The very low incidence of radionecrosis (0.6%) in our series is testament to the advancements in treatment planning and delivery. The use of high-resolution MRI fusion (including CISS/FIESTA sequences for superior nerve delineation), precise immobilization with thermoplastic masks, and daily image-guided verification ensure highly conformal dose distributions that spare critical organs at risk. This result is consistent with modern literature, where the risk of symptomatic radionecrosis is consistently reported at below 2% when established dose–volume constraints for the brainstem are meticulously adhered to [23, 38]. Interestingly though, the differentiation between progression, pseudoprogression, and radionecrosis remains challenging and demands interdisciplinary efforts [16,17,18]. In sum, the excellent safety profile makes SRT a very attractive option for patients.

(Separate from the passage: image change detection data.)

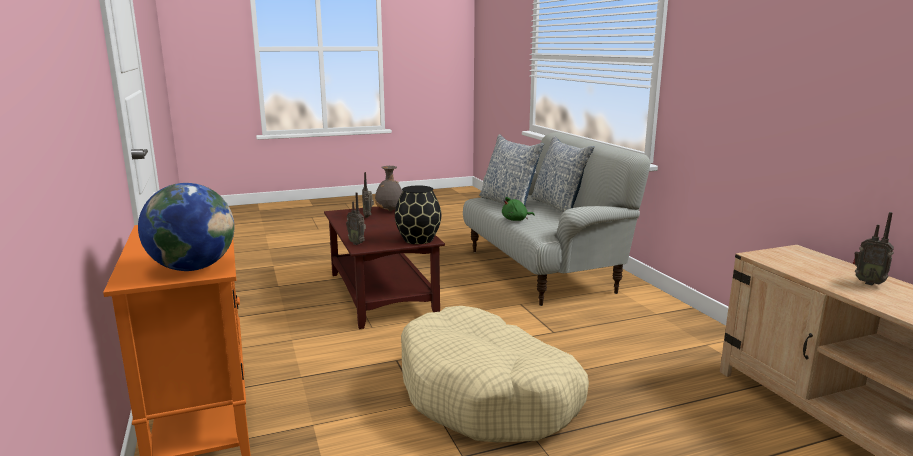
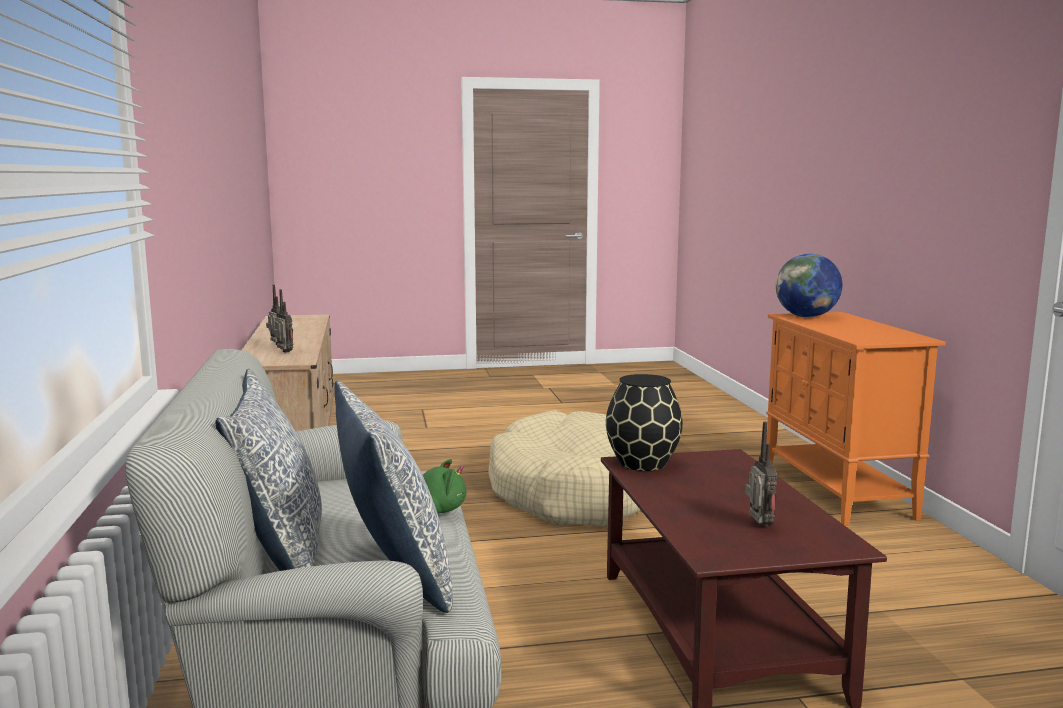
camera: 170 degrees left, 5 degrees down
radio [346,192,366,245] -> radio moved to [273,289,293,353]
grey vase [375,166,402,211] -> none

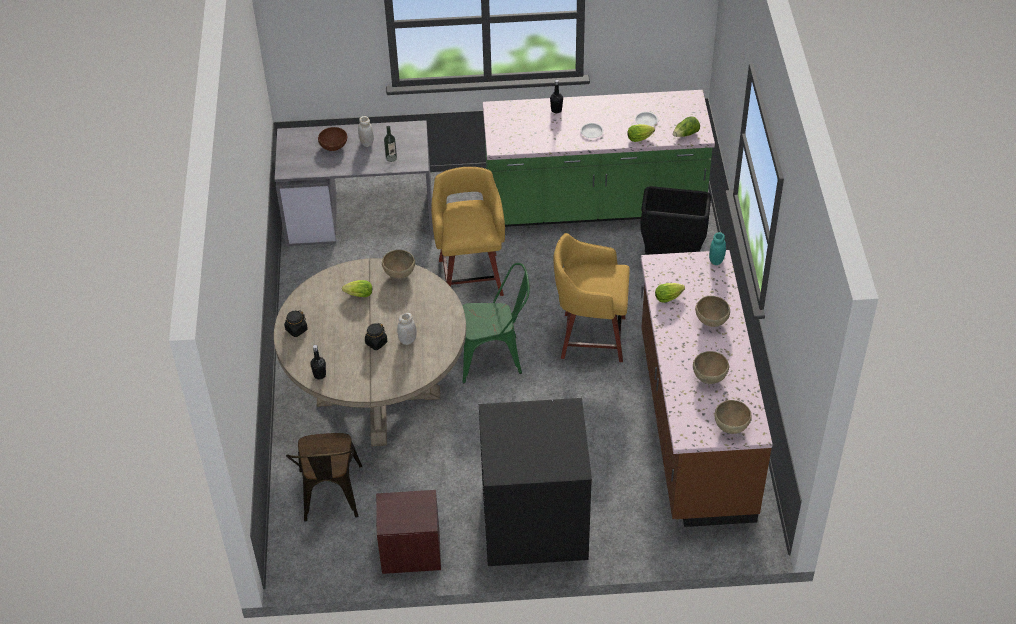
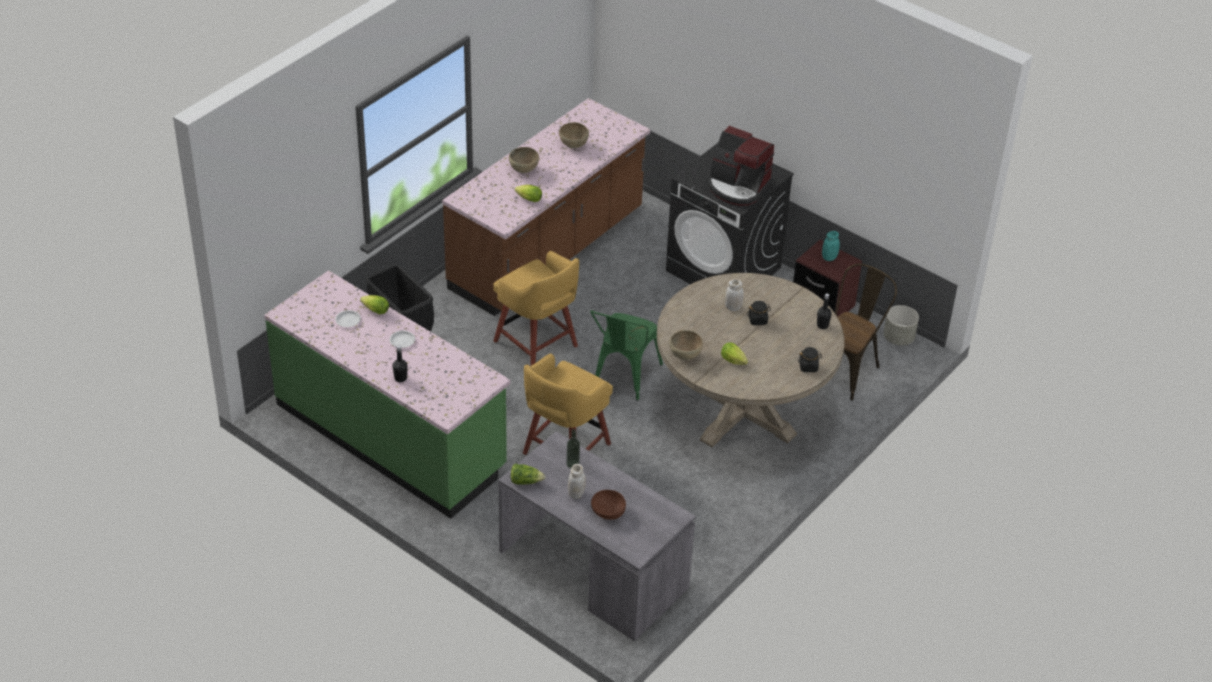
camera: 140 degrees left, 5 degrees down
green chair [463,263,529,383] -> green chair turned 105 degrees counterclockwise [590,310,663,401]
lettuce [673,116,700,137] -> lettuce moved to [511,464,545,485]
turquoise jar [709,232,726,265] -> turquoise jar moved to [822,231,840,261]
brown bowl [714,400,752,434] -> none
none -> coffee machine [708,126,774,206]
none -> grey planter [883,305,919,345]

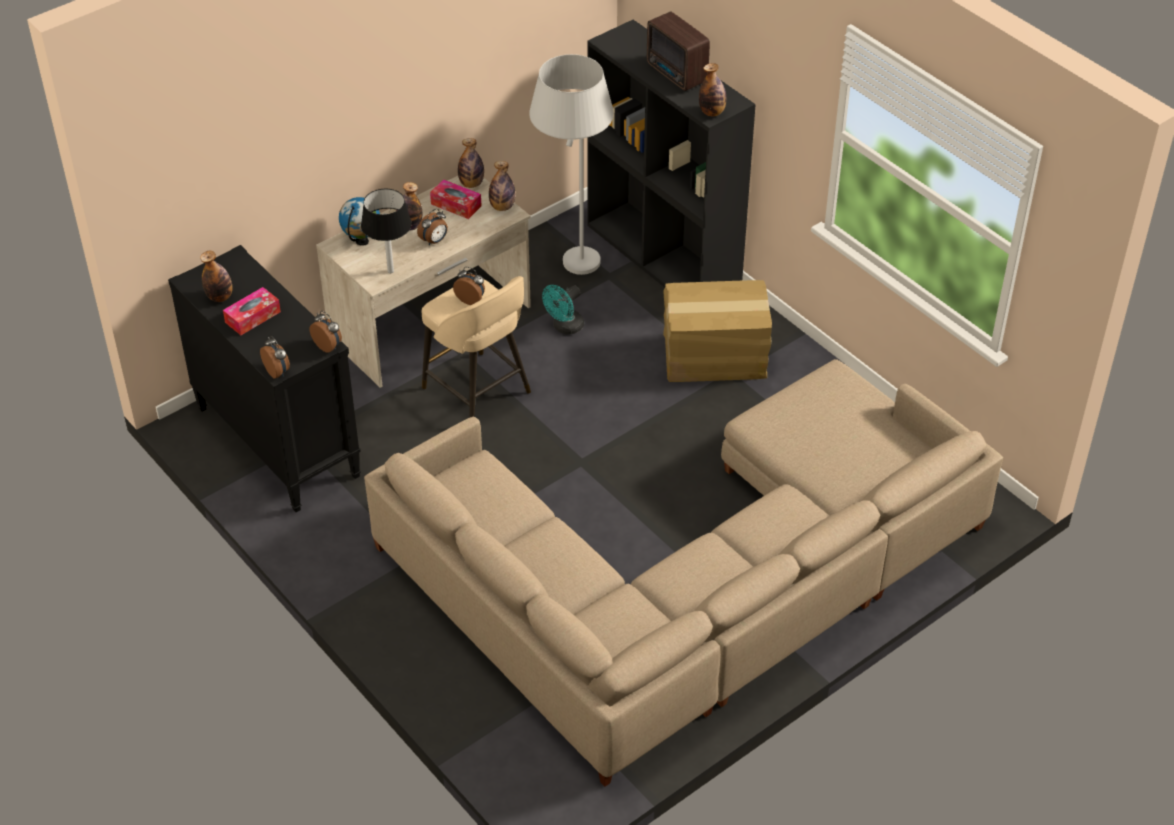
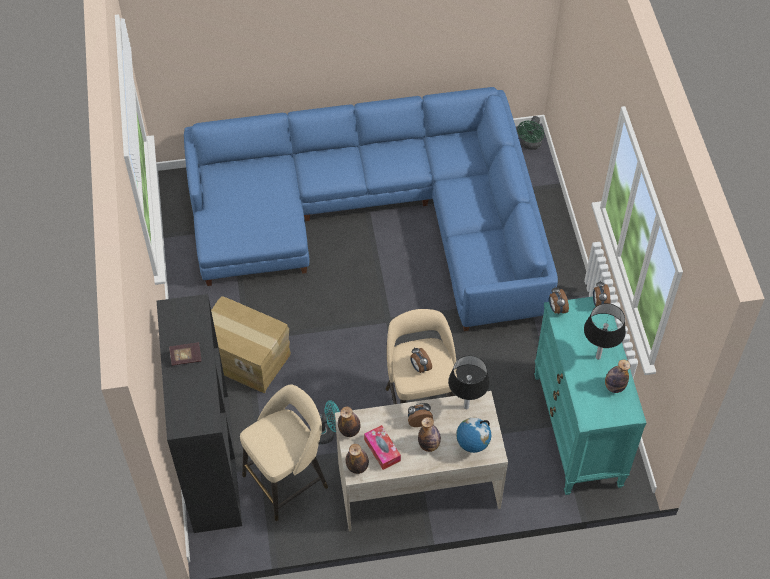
camera: 150 degrees left, 10 degrees up
black dresser [168,245,361,512] -> turquoise dresser [534,297,646,495]
tissue box [223,287,281,335] -> black table lamp [584,303,626,360]
beige sofa [364,359,1003,787] -> blue sofa [184,87,558,331]
white floor lamp [529,54,614,275] -> beige stool [240,384,328,521]
radio [647,11,710,91] -> book [169,342,202,366]
bottle [699,63,726,116] -> none
none -> green fan [517,116,544,150]

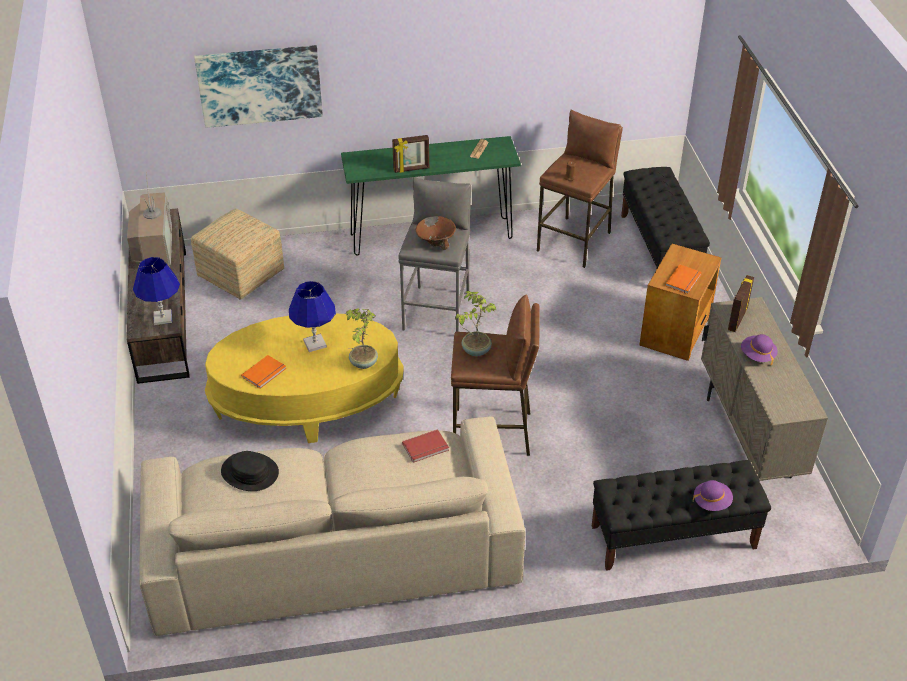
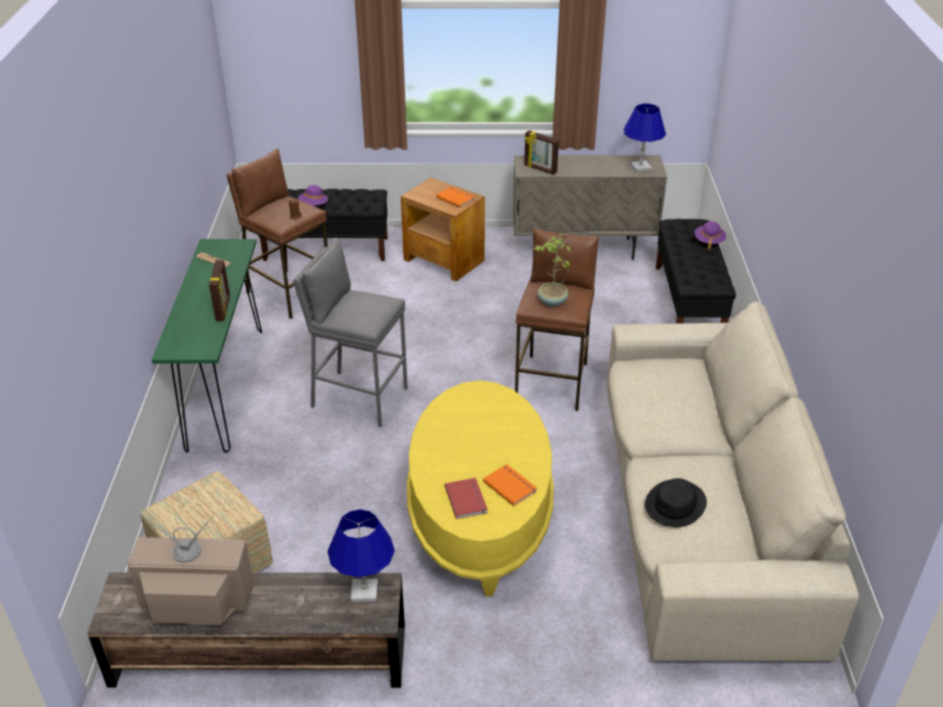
camera: 80 degrees left, 5 degrees down
picture [194,45,323,128] -> none
blue table lamp [289,281,336,352] -> blue table lamp moved to [624,104,666,172]
potted plant [345,308,378,369] -> none
red book [402,429,449,463] -> red book moved to [445,478,488,519]
brown bowl [416,216,456,250] -> none
purple hat [741,334,778,365] -> purple hat moved to [298,185,328,206]

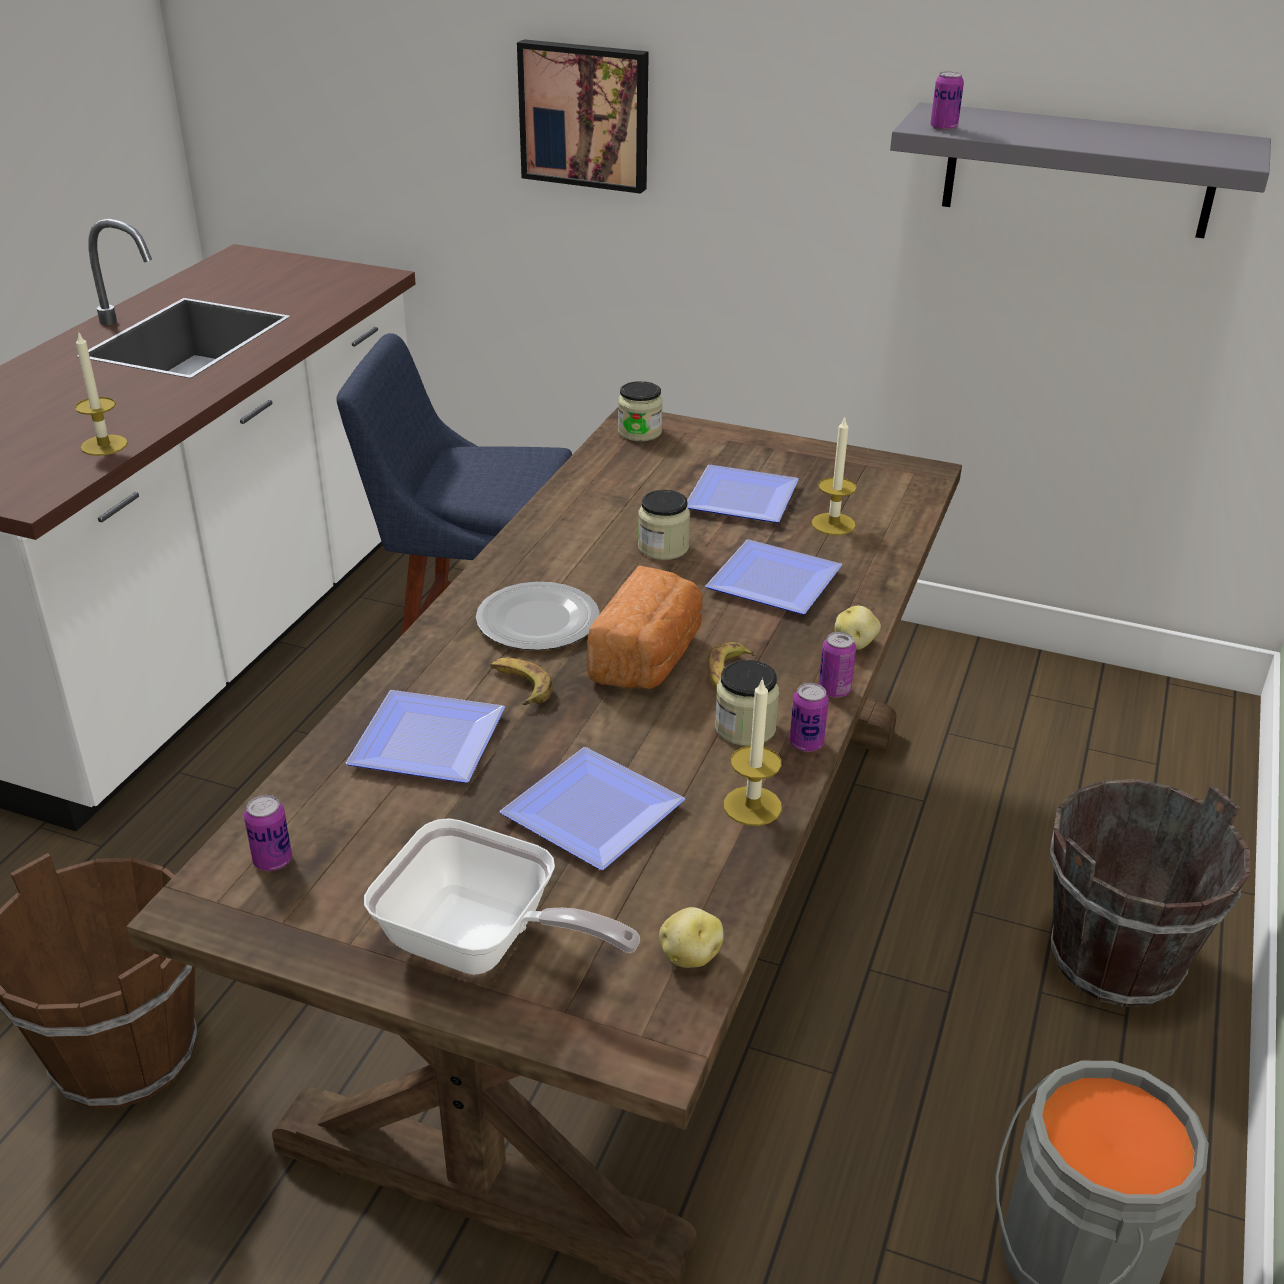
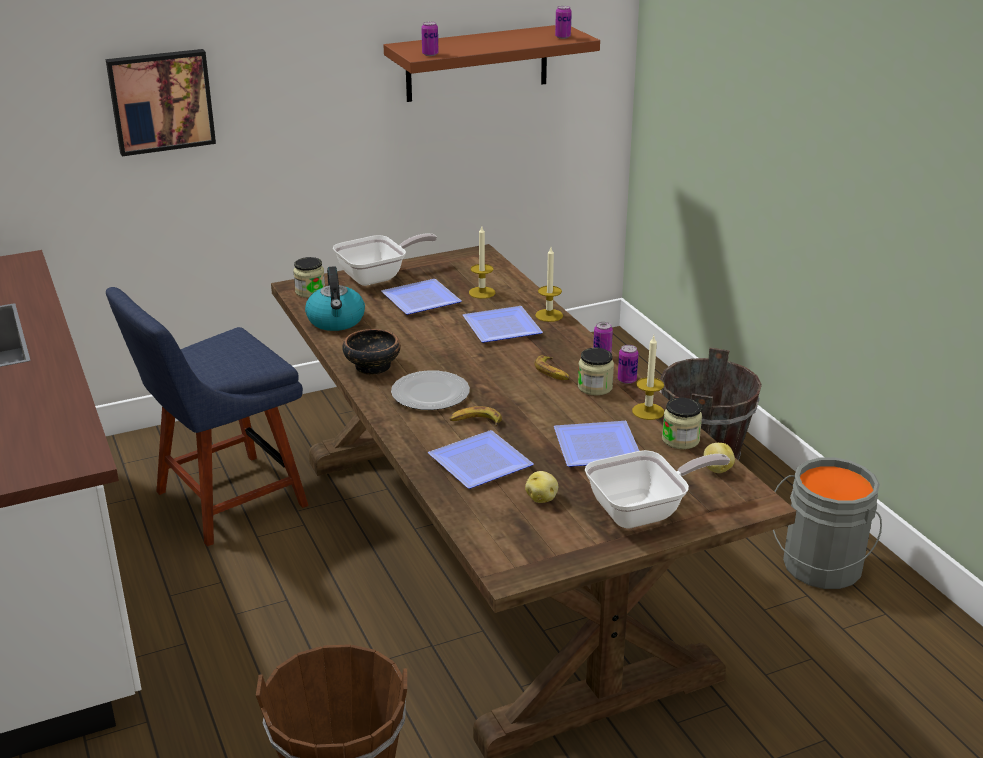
camera: 45 degrees left, 5 degrees down
candle [75,331,128,456] -> candle moved to [535,247,563,322]
can [244,795,292,871] -> can moved to [555,6,572,39]
bread [587,565,702,689] -> none
jar [638,490,690,560] -> jar moved to [662,397,702,449]
potato [834,606,881,650] -> potato moved to [525,471,558,503]
grey shelf [890,102,1271,238] -> brown shelf [384,25,600,102]
none -> kettle [305,266,365,331]
none -> frying pan [333,233,437,286]
none -> bowl [342,329,401,375]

The interpretations of this study must be contextualized within its limitations. The retrospective, single-institution design introduces inherent potential for selection bias and unmeasured confounding. While we statistically adjusted for factors like PTV size, other unaccounted-for variables may have influenced outcomes. The evolution of institutional techniques and dose prescriptions over the 25-year inclusion period is another confounding factor, reflecting the natural progression in the field but making direct comparisons over time less straightforward. The lack of standardized, prospectively collected quality of life data (e.g., using PANQOL or SF-36 questionnaires) is a significant limitation, as it restricts our analysis to physician-reported symptoms rather than patient-reported outcomes, which are increasingly recognized as paramount [24]. Furthermore, toxicity data were derived from long-term follow-up assessments, which may be subject to reporting and recall bias. Moreover, toxicity grading was not consistently harmonized (dichotomous documentation, VAS, or CTCAE), potentially limiting comparability and the statistical robustness of symptom analyses. Missing data at the first follow-up (T1) for some symptoms that were not routinely assessed at that time further complicates a complete understanding of the acute phase and insights into when symptoms form following SRT. Likewise, it would have been desirable to have had the PTV for all patients, in order to confidently assess the influence of the PTV on clinical outcomes. Lastly, we chose to analyze late toxicity as a fluid endpoint counted at the time of last FU. Therefore, the reported toxicity was assessed between 6 and 282 months after RT. This could introduce significant bias, as early-late and delayed-late toxicity may differ.

Despite these limitations, the study has considerable strengths, including a relatively large, well-characterized patient cohort; a robust median follow-up duration; and a detailed analysis of a wide array of symptoms and toxicities over time. The homogenous treatment within two clear modality groups (SRS and NFSRT) also adds clarity to the comparisons.